═════ Working data

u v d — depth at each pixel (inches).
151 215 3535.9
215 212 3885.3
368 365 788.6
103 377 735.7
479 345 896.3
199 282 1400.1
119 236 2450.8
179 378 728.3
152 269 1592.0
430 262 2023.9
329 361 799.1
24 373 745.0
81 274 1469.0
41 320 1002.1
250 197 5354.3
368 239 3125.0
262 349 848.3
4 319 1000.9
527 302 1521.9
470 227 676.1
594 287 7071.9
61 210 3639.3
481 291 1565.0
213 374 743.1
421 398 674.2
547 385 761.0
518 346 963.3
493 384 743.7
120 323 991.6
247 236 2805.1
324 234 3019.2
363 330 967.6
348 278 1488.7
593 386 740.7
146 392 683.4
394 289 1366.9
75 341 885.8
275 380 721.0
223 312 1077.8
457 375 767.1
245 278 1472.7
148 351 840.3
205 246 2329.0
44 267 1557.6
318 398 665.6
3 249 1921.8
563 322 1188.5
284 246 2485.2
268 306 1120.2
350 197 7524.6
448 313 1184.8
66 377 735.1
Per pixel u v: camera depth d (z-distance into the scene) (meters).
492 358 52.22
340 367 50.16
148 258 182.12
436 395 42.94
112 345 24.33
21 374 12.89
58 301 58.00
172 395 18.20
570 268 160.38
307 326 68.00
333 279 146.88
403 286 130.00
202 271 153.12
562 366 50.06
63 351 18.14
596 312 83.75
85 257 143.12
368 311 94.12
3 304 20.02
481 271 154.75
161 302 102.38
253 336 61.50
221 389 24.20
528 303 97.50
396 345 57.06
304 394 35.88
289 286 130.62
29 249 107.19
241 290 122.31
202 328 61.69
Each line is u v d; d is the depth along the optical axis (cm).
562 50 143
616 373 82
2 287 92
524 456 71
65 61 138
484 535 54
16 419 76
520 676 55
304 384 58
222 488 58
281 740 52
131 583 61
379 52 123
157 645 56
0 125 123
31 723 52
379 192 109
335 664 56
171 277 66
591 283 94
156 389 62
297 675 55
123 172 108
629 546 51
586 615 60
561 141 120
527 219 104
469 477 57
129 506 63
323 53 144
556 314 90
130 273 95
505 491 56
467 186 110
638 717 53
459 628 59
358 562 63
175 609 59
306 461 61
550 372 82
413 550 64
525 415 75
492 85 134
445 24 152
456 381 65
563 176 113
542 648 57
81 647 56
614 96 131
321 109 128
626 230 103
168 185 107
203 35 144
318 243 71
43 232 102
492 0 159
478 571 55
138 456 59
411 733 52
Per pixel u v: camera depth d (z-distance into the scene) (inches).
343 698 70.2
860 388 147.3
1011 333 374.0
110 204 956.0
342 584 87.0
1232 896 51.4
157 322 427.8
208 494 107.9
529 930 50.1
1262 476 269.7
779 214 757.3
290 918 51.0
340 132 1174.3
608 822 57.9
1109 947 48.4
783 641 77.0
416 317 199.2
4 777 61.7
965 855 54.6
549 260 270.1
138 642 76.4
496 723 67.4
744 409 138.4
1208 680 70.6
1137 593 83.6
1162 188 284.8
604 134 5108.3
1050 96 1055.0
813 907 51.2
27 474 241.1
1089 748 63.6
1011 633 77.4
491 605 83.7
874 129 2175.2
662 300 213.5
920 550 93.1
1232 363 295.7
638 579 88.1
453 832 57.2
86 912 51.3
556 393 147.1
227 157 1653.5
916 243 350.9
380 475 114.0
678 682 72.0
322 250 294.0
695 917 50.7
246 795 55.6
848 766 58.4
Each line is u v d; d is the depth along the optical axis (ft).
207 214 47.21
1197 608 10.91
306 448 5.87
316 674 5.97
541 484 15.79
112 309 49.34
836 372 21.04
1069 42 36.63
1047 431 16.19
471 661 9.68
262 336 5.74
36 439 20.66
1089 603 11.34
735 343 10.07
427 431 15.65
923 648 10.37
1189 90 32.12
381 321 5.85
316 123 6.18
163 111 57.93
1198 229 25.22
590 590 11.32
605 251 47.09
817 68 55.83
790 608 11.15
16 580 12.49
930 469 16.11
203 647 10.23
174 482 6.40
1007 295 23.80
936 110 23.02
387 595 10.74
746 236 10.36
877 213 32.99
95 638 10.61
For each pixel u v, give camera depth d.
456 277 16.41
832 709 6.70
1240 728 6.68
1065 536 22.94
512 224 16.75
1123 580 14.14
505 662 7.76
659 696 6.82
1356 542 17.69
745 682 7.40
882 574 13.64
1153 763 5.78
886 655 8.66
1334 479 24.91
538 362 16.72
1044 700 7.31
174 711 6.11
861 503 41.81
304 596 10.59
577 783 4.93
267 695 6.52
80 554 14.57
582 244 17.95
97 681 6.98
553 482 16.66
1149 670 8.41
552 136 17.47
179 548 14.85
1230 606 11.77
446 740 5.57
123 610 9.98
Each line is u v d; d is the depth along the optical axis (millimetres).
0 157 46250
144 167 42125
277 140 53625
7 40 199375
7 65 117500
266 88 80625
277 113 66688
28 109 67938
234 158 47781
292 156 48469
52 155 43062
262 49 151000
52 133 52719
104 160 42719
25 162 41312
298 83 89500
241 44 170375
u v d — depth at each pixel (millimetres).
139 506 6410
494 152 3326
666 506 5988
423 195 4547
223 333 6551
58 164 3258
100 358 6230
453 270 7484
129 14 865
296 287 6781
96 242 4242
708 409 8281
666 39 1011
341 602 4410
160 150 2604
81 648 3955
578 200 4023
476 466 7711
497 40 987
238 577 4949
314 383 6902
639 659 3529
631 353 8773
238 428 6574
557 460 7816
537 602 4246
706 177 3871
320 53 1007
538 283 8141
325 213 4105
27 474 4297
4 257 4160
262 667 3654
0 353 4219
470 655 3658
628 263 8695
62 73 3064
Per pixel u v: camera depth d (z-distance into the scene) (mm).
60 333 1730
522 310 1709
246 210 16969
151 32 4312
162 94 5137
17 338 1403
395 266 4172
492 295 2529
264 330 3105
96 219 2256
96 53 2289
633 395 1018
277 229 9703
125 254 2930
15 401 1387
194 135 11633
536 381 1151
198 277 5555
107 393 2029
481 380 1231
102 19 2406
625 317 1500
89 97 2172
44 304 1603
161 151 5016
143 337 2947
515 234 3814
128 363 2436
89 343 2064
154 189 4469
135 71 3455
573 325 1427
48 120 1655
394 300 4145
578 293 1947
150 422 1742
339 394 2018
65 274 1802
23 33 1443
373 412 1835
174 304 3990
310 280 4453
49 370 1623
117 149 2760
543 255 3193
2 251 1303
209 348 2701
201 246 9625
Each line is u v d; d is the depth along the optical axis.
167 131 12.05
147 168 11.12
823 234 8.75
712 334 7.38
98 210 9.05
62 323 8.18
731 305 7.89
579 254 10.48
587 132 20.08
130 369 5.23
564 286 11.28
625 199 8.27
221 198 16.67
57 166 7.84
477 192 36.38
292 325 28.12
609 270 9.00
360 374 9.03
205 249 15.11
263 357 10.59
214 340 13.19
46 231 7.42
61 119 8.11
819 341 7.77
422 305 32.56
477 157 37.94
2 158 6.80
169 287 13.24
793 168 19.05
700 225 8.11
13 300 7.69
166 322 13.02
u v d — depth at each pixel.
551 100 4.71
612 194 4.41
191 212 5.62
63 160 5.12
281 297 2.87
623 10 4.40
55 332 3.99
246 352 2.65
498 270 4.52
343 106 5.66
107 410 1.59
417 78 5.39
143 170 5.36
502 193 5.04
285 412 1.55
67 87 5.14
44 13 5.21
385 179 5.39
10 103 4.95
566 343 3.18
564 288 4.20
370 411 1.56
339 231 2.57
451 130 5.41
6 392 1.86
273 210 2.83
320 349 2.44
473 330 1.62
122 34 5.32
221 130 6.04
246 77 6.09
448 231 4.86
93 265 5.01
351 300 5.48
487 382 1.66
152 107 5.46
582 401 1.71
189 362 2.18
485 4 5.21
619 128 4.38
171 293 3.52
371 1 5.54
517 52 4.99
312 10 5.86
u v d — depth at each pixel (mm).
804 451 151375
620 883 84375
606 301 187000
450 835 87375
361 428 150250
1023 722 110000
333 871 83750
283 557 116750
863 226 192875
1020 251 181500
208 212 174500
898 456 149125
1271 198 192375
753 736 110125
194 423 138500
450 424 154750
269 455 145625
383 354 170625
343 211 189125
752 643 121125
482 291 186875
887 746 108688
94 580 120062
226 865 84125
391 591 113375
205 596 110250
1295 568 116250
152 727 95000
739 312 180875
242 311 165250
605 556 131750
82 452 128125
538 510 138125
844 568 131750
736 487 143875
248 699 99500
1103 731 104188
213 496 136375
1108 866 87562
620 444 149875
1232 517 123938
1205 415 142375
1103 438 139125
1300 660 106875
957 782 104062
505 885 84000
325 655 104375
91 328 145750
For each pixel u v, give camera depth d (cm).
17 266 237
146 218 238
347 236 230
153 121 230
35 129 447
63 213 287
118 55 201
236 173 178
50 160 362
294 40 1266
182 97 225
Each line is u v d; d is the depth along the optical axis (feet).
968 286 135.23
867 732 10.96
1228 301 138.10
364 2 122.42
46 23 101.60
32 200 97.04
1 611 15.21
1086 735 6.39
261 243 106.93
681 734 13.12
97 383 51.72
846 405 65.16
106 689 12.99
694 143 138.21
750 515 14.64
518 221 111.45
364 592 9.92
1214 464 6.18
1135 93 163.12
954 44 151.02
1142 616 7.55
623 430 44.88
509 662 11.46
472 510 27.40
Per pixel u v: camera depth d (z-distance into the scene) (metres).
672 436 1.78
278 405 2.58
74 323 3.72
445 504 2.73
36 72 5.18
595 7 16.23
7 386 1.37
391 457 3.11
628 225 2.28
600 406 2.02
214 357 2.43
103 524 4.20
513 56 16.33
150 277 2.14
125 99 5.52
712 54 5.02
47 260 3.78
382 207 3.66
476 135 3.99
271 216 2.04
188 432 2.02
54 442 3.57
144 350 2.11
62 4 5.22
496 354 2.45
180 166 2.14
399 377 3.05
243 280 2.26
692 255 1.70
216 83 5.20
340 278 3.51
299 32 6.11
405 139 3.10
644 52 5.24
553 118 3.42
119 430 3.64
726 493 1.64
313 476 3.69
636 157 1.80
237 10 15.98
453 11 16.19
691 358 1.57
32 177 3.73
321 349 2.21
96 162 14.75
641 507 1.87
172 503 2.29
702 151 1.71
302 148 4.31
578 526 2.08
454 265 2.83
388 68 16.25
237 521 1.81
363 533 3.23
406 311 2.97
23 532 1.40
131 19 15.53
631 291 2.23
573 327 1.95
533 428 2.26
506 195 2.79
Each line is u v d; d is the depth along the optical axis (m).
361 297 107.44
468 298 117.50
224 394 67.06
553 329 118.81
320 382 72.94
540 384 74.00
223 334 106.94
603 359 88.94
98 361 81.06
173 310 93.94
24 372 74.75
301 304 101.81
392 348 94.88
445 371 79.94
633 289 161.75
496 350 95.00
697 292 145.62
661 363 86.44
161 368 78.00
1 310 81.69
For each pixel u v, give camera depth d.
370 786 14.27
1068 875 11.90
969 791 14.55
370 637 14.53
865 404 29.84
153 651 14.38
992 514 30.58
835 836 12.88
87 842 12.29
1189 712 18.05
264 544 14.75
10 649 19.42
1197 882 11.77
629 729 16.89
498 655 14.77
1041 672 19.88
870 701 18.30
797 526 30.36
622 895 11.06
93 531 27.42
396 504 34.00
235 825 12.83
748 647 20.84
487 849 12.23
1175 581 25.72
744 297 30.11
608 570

══════════

Task item —
In the data above, find the line that contains "746 236 10.36" and the line that contains "292 325 28.12". Repeat exactly those lines and every line between them, and only those.

Task response —
746 236 10.36
877 213 32.99
95 638 10.61
For each pixel u v, give camera depth d.
456 277 16.41
832 709 6.70
1240 728 6.68
1065 536 22.94
512 224 16.75
1123 580 14.14
505 662 7.76
659 696 6.82
1356 542 17.69
745 682 7.40
882 574 13.64
1153 763 5.78
886 655 8.66
1334 479 24.91
538 362 16.72
1044 700 7.31
174 711 6.11
861 503 41.81
304 596 10.59
577 783 4.93
267 695 6.52
80 554 14.57
582 244 17.95
97 681 6.98
553 482 16.66
1149 670 8.41
552 136 17.47
179 548 14.85
1230 606 11.77
446 740 5.57
123 610 9.98
Each line is u v d; d is the depth along the optical axis (millimetres).
0 157 46250
144 167 42125
277 140 53625
7 40 199375
7 65 117500
266 88 80625
277 113 66688
28 109 67938
234 158 47781
292 156 48469
52 155 43062
262 49 151000
52 133 52719
104 160 42719
25 162 41312
298 83 89500
241 44 170375
u v d — depth at each pixel (millimetres).
139 506 6410
494 152 3326
666 506 5988
423 195 4547
223 333 6551
58 164 3258
100 358 6230
453 270 7484
129 14 865
296 287 6781
96 242 4242
708 409 8281
666 39 1011
341 602 4410
160 150 2604
81 648 3955
578 200 4023
476 466 7711
497 40 987
238 577 4949
314 383 6902
639 659 3529
631 353 8773
238 428 6574
557 460 7816
537 602 4246
706 177 3871
320 53 1007
538 283 8141
325 213 4105
27 474 4297
4 257 4160
262 667 3654
0 353 4219
470 655 3658
628 263 8695
62 73 3064
Per pixel u v: camera depth d (z-distance into the scene) (mm).
60 333 1730
522 310 1709
246 210 16969
151 32 4312
162 94 5137
17 338 1403
395 266 4172
492 295 2529
264 330 3105
96 219 2256
96 53 2289
633 395 1018
277 229 9703
125 254 2930
15 401 1387
194 135 11633
536 381 1151
198 277 5555
107 393 2029
481 380 1231
102 19 2406
625 317 1500
89 97 2172
44 304 1603
161 151 5016
143 337 2947
515 234 3814
128 363 2436
89 343 2064
154 189 4469
135 71 3455
573 325 1427
48 120 1655
394 300 4145
578 293 1947
150 422 1742
339 394 2018
65 274 1802
23 33 1443
373 412 1835
174 304 3990
310 280 4453
49 370 1623
117 149 2760
543 255 3193
2 251 1303
209 348 2701
201 246 9625
Each line is u v d; d is the depth along the optical axis.
167 131 12.05
147 168 11.12
823 234 8.75
712 334 7.38
98 210 9.05
62 323 8.18
731 305 7.89
579 254 10.48
587 132 20.08
130 369 5.23
564 286 11.28
625 199 8.27
221 198 16.67
57 166 7.84
477 192 36.38
292 325 28.12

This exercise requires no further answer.